Professor Egon Schwarz
Egon Schwarz, Professor Emeritus of Germanic Languages and Literatures in Arts & Sciences and Rosa May Distinguished University Professor Emeritus in the Humanities, was awarded the Grand Decoration of Honour of the Republic of Austria.
As an internationally recognized scholar and expert on 19th and 20th century German Literature, he taught at Washington University in St. Louis, MO for 32 years before retiring in 1993. He has made valuable contributions to the study of German literary figures, such as Rainer Maria Rilke, Herman Hesse, Arthur Schnitzler and Joseph von Eichendorff. As literary critic and essayist for the Frankfurter Allgemeine (FAZ) and other well-known German media publications, he established high standards for the treatment of literature. He is a distinguished representative of the generation of ‘exile Germanists’ who made valuable contributions to German Studies in America.

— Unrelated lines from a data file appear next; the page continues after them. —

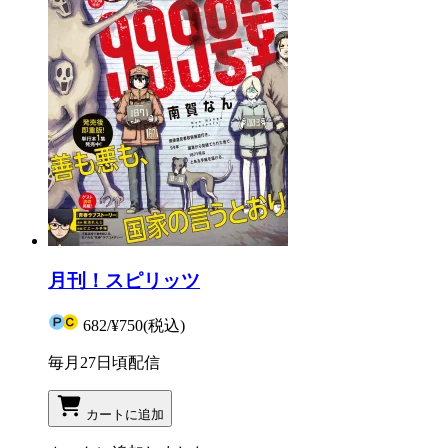
月刊！スピリッツ
682
/
¥750
(税込)
毎月27日頃配信
カートに追加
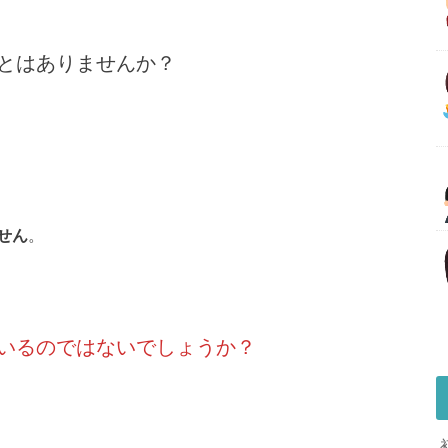
とはありませんか？
せん
。
いるのではないでしょうか？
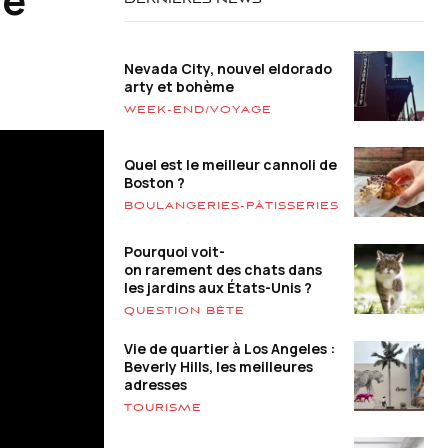
DERNIÈRES NEWS
Nevada City, nouvel eldorado
arty et bohème
WEEK-END/VOYAGE
Quel est le meilleur cannoli de
Boston ?
BOULANGERIES-PÂTISSERIES
Pourquoi voit-
on rarement des chats dans
les jardins aux États-Unis ?
QUESTION BÊTE
Vie de quartier à Los Angeles :
Beverly Hills, les meilleures
adresses
TOURISME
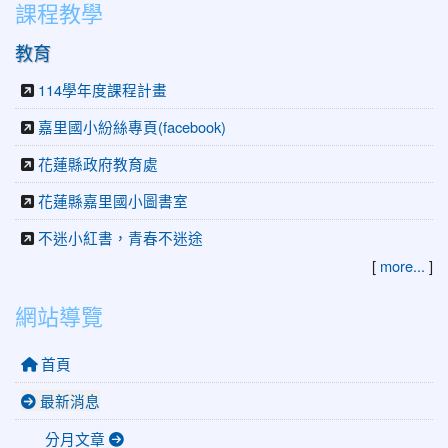
課程教學
教育
114學年度課程計畫
嘉里國小紛絲專頁(facebook)
花蓮縣政府教育處
花蓮縣嘉里國小圖書室
不迷小紅書，青春不迷途
[
more...
]
網站導覽
首頁
最新消息
分月文章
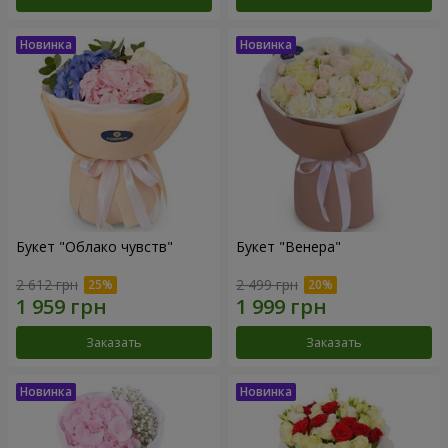
Букет "Облако чувств"
Букет "Венера"
2 612 грн
2 499 грн
Заказать
Заказать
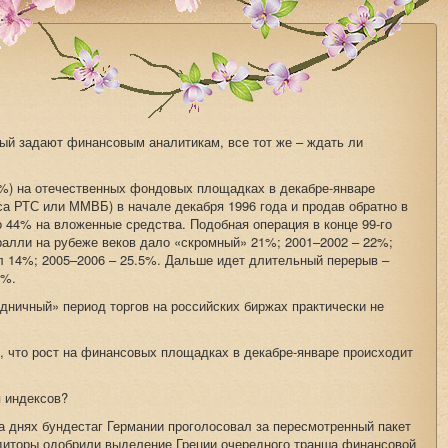
орый задают финансовым аналитикам, все тот же – ждать ли
0%) на отечественных фондовых площадках в декабре-январе
кса РТС или ММВБ) в начале декабря 1996 года и продав обратно в
о 44% на вложенные средства. Подобная операция в конце 99-го
ралли на рубеже веков дало «скромный» 21%; 2001–2002 – 22%;
л 14%; 2005–2006 – 25.5%. Дальше идет длительный перерыв –
6%.
здничный» период торгов на российских биржах практически не
м, что рост на финансовых площадках в декабре-январе происходит
 индексов?
На днях бундестаг Германии проголосовал за пересмотренный пакет
иторы одобрили выделение Греции очередного транша финансовой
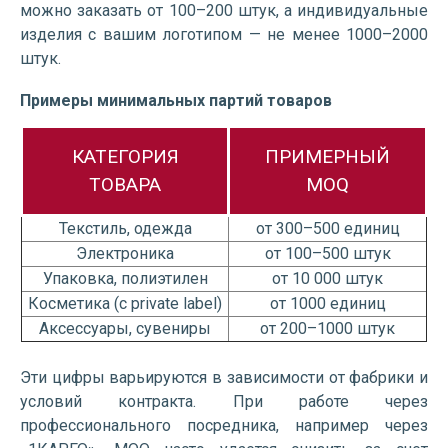
можно заказать от 100–200 штук, а индивидуальные
изделия с вашим логотипом — не менее 1000–2000
штук.
Примеры минимальных партий товаров
КАТЕГОРИЯ
ПРИМЕРНЫЙ
ТОВАРА
MOQ
Текстиль, одежда
от 300–500 единиц
Электроника
от 100–500 штук
Упаковка, полиэтилен
от 10 000 штук
Косметика (с private label)
от 1000 единиц
Аксессуары, сувениры
от 200–1000 штук
Эти цифры варьируются в зависимости от фабрики и
условий контракта. При работе через
профессионального посредника, например через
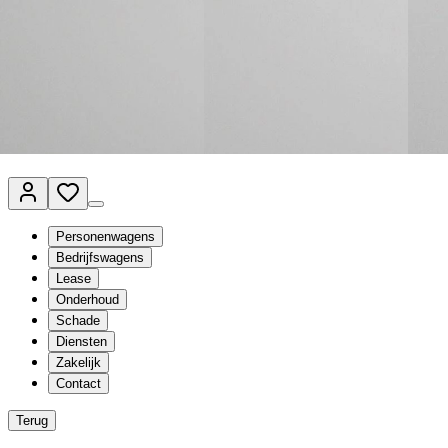
Van Mossel Automotive Group
Vestigingen
Werkplaatsplanner
Vacatures
Klantenservice
nl
- Nederlands
Personenwagens
Bedrijfswagens
Lease
Onderhoud
Schade
Diensten
Zakelijk
Contact
Terug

Born in Vienna in 1922, his family was forced to leave Austria at the time of the Anschluß in 1938 when he was fifteen. His book, Verbannung (1964), was the first major study of the literary exiles who left their home country after the rise of Hitler. His autobiography, Keine Zeit für Eichendorff. Chronik unfreiwilliger Wanderjahre (1979), translated into English under the title, Refuge. Chronicle of a Flight from Hitler, chronicles his family’s remarkable escape through Bratislava, Prague and Paris, across the Atlantic through the Panama Canal and finally to Bolivia and then to the United States and is considered one of the most outstanding books on exile literature.